> **Task to complete**:
Look through the records that follow and state how many lines hold the word "مقابل", without adding anything.
━━ Given records ━━
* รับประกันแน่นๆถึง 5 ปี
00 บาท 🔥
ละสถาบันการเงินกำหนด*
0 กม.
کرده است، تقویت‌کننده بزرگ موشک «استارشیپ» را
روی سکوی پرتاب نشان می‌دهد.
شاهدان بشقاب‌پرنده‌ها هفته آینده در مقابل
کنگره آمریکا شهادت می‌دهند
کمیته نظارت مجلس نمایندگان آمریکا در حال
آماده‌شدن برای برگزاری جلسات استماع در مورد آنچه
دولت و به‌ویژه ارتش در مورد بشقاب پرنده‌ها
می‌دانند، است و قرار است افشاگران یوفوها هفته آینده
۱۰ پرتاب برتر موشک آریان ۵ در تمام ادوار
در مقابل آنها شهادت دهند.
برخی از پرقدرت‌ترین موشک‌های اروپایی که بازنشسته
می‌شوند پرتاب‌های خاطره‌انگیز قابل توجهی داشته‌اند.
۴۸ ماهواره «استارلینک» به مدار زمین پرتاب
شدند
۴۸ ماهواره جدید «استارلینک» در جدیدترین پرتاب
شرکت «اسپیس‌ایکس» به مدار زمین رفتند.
━━━
━━ Given records ━━
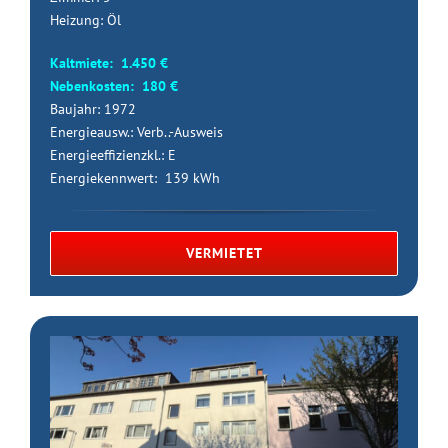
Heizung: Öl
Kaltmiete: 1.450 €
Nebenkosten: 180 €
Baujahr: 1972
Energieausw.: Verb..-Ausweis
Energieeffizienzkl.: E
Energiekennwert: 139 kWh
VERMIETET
━━━
> **Output for this exercise**:
2